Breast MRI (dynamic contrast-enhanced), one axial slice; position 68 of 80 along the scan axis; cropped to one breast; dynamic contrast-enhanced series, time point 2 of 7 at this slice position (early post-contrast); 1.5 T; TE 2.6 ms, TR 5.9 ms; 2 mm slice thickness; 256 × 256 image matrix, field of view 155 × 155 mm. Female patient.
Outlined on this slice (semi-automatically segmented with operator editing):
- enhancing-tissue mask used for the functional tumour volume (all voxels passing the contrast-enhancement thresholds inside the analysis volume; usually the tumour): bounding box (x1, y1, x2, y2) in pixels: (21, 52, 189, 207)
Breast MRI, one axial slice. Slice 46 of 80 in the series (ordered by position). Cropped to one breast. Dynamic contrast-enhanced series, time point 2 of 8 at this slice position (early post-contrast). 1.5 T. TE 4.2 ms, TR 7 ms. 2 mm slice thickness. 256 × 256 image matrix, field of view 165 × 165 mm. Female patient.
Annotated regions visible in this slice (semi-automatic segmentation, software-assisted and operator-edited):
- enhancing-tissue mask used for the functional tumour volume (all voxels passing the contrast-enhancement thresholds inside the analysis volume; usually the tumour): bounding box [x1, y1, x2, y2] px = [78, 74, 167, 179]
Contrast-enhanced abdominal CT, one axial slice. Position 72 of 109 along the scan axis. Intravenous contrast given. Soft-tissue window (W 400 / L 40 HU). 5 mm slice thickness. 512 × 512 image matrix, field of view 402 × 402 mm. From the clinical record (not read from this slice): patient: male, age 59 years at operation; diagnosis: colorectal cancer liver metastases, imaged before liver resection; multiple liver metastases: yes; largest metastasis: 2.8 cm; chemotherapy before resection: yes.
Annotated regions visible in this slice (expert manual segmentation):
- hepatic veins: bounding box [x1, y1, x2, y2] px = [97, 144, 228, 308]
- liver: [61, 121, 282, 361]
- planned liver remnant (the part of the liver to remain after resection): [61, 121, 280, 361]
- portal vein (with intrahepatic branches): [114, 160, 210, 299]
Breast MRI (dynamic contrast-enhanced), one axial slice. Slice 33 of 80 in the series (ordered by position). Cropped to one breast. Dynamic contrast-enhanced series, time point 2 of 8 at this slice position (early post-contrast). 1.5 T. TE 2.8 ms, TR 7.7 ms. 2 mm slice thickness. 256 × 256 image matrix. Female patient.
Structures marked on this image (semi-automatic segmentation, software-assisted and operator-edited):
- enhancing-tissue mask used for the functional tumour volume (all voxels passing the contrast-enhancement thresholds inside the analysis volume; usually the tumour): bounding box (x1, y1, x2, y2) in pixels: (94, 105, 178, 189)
---
> **Problem to work on**: Exact transcription of the records is all that is wanted.

> **The answer**:
Breast MRI (dynamic contrast-enhanced), one axial slice; position 68 of 80 along the scan axis; cropped to one breast; dynamic contrast-enhanced series, time point 2 of 7 at this slice position (early post-contrast); 1.5 T; TE 2.6 ms, TR 5.9 ms; 2 mm slice thickness; 256 × 256 image matrix, field of view 155 × 155 mm. Female patient.
Outlined on this slice (semi-automatically segmented with operator editing):
- enhancing-tissue mask used for the functional tumour volume (all voxels passing the contrast-enhancement thresholds inside the analysis volume; usually the tumour): bounding box (x1, y1, x2, y2) in pixels: (21, 52, 189, 207)
Breast MRI, one axial slice. Slice 46 of 80 in the series (ordered by position). Cropped to one breast. Dynamic contrast-enhanced series, time point 2 of 8 at this slice position (early post-contrast). 1.5 T. TE 4.2 ms, TR 7 ms. 2 mm slice thickness. 256 × 256 image matrix, field of view 165 × 165 mm. Female patient.
Annotated regions visible in this slice (semi-automatic segmentation, software-assisted and operator-edited):
- enhancing-tissue mask used for the functional tumour volume (all voxels passing the contrast-enhancement thresholds inside the analysis volume; usually the tumour): bounding box [x1, y1, x2, y2] px = [78, 74, 167, 179]
Contrast-enhanced abdominal CT, one axial slice. Position 72 of 109 along the scan axis. Intravenous contrast given. Soft-tissue window (W 400 / L 40 HU). 5 mm slice thickness. 512 × 512 image matrix, field of view 402 × 402 mm. From the clinical record (not read from this slice): patient: male, age 59 years at operation; diagnosis: colorectal cancer liver metastases, imaged before liver resection; multiple liver metastases: yes; largest metastasis: 2.8 cm; chemotherapy before resection: yes.
Annotated regions visible in this slice (expert manual segmentation):
- hepatic veins: bounding box [x1, y1, x2, y2] px = [97, 144, 228, 308]
- liver: [61, 121, 282, 361]
- planned liver remnant (the part of the liver to remain after resection): [61, 121, 280, 361]
- portal vein (with intrahepatic branches): [114, 160, 210, 299]
Breast MRI (dynamic contrast-enhanced), one axial slice. Slice 33 of 80 in the series (ordered by position). Cropped to one breast. Dynamic contrast-enhanced series, time point 2 of 8 at this slice position (early post-contrast). 1.5 T. TE 2.8 ms, TR 7.7 ms. 2 mm slice thickness. 256 × 256 image matrix. Female patient.
Structures marked on this image (semi-automatic segmentation, software-assisted and operator-edited):
- enhancing-tissue mask used for the functional tumour volume (all voxels passing the contrast-enhancement thresholds inside the analysis volume; usually the tumour): bounding box (x1, y1, x2, y2) in pixels: (94, 105, 178, 189)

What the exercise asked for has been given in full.